Cuando leí el amplio reportaje que The New York Times dedicó a Barcelona hace unos días reaccioné en dos tiempos. De primeras, esbocé una sonrisa cínica, en plan, bah, qué sabrán estos de mi ciudad. Liz Alderman, su autora, hacía estallar en portada este titular dramático, con foto de la Casa Orsola: “Ciudad de los hogares y las esperanzas perdidas” (City of lost home and hopes). En su versión online, llevaba al título también que la capital catalana se ha convertido en “la zona cero del dilema de la vivienda en Europa”, en el sentido de que su crisis ejemplifica una escasez más amplia de viviendas asequibles que se extiende rápidamente por el Viejo Continente y aumenta la desigualdad.
Un bah solo de entrada. A medida que avancé en la lectura del artículo, entré en la razón de la periodista americana. El retrato que hacía de Barcelona era certero. Aquello despertó en mí nostalgia y rabia, enormes, a partes iguales.
‘The New York Times’ hurga en la sensación de desesperanza de muchos barceloneses
De un tiempo a esta parte mi barrio ha cambiado tanto que hay días que ya no lo reconozco. Llevo unos 20 años viviendo en un edificio antiguo. En la actualidad tiene dos bonitos pisos turísticos bonitos y un enjambre de viviendas de alquiler temporal caras y feas en la parte posterior. Eixample. Suelo bromear con una vecina con que a veces la escalera parece La Rambla, pero aguantamos estoicamente porque el apego y el cariño a un lugar resiste lo indecible, y a Barcelona se la adora.
Cada vez son más los vecinos, ya no de mi escalera sino del barrio, que se van. En nuestra zona –hablo de lo que conozco– salta a la vista cómo el ayuntamiento ha perdido el control sobre el turismo, sobre el mercado de la vivienda, sobre el mix comercial, sobre la limpieza, sobre el mantenimiento, sobre la convivencia entre peatón y bici, bici y coche, coche y autobús...

Portada de 'The New York Times' del 2 de abril con el reportaje alusivo a la situación de la vivienda en Barcelona.
En este Eixample cada vez hay más expats que pagan por un piso una cifra desorbitada que los de aquí no alcanzan ni en sueños. La ley del mercado sigue siendo la ley de la selva. Cada vez hay más turistas, que llenan los locales que sirven brunch y las cafeterías chic donde un café te cuesta tanto como en un local de la T1 del aeropuerto. También hay cada vez más homeless durmiendo en la acera, entre los cartones que dejan fuera los supermercados chinos.

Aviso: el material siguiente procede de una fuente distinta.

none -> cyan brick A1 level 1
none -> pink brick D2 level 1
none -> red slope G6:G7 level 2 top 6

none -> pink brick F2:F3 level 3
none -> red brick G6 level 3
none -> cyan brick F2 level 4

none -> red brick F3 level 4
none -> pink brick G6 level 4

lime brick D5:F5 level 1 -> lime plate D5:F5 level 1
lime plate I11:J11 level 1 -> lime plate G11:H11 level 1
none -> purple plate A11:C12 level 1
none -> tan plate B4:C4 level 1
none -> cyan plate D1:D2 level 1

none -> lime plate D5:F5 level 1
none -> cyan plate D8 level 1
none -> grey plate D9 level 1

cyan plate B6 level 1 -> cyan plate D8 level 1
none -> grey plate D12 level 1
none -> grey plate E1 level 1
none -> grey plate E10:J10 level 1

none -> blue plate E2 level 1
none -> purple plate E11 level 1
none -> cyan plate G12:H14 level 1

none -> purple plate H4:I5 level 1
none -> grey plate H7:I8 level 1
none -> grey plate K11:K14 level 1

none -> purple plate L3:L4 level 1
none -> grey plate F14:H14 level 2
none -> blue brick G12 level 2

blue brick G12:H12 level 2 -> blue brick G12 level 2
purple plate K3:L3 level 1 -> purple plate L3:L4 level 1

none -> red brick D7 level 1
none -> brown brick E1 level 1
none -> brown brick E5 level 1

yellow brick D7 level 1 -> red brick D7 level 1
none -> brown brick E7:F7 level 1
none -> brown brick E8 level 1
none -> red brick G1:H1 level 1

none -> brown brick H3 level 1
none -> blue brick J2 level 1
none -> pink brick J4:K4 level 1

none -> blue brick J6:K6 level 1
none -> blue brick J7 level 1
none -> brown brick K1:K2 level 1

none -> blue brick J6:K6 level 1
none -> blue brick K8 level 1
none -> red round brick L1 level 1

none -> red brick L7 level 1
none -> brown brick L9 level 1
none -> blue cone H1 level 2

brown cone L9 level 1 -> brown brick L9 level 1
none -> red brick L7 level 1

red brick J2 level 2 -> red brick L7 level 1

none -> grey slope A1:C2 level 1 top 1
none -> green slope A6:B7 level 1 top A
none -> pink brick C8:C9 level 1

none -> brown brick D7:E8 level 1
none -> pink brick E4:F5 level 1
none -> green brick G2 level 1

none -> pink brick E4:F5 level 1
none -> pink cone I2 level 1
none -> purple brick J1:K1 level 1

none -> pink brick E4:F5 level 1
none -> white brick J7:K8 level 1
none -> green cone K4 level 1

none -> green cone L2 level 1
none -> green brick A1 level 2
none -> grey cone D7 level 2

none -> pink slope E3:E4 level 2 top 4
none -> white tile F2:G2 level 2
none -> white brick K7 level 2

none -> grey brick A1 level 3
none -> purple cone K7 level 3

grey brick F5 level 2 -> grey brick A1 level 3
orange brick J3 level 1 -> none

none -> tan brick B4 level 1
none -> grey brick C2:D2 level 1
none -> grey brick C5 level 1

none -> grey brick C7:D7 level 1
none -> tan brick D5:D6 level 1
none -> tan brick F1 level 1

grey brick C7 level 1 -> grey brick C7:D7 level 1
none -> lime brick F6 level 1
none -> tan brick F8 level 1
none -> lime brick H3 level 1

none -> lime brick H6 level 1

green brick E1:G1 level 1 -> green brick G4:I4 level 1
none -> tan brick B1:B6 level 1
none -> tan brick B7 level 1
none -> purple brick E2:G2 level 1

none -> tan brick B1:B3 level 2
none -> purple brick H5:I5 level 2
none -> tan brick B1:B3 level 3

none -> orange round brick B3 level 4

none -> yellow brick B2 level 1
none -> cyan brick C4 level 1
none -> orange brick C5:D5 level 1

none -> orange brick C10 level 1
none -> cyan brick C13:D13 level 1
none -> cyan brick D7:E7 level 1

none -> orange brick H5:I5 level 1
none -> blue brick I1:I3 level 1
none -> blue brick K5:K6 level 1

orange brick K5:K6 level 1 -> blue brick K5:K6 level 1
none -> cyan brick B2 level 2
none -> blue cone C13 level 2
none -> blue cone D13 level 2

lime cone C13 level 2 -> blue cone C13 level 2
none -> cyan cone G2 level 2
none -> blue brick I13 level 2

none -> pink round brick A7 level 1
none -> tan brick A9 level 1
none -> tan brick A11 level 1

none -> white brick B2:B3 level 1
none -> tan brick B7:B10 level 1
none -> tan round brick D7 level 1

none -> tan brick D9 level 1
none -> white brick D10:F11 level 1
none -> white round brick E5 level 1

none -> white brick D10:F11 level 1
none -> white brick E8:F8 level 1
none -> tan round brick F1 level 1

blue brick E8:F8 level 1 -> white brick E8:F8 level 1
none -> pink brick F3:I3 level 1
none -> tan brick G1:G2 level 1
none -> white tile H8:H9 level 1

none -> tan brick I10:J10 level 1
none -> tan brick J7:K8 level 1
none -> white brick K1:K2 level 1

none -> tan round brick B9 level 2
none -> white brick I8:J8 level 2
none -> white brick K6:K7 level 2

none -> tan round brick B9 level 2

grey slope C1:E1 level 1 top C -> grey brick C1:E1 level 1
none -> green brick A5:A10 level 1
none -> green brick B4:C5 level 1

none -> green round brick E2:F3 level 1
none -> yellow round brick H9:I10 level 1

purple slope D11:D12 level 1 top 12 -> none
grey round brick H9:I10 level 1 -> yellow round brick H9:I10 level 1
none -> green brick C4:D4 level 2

La huida de los viejos residentes se ha acompasado con el cierre de negocios de toda la vida, sustituidos por franquicias o sencillamente por nada. Una cosa sumada a la otra, y la otra a la siguiente y así en un bucle sinfín, la calidad de vida de los de siempre se ha está yendo, con perdón, a la mierda. Nadie ha pensado en mimarnos, qué sé yo, por ejemplo, con ventajas fiscales por llevar tributando aquí media vida.
Si hablamos de la vivienda, está claro que el daño hecho tras casi dos décadas de dejadez frente a la voracidad de inversores privados y la falta de inversión pública no se resolverá en dos días. “La escasez ha permitido subir los precios mucho más que los sueldos”, cuenta The New York Times como si no lo supiéramos ya.
En el mientras tanto, el eslogan de los 5 millones de la metrópolis suena a engañabobos. Mal si te quedas, mal si te vas. Buscan convencernos de que si vamos a vivir fuera también estaremos en Barcelona. Y no. No cuela cuando se comprueba día a día el desastre de Rodalies o el tapón del acceso a la ciudad en coche.
No es que los vecinos abandonen el barrio. Es que el barrio les ha abandonado a ellos. La esperanza perdida era esto.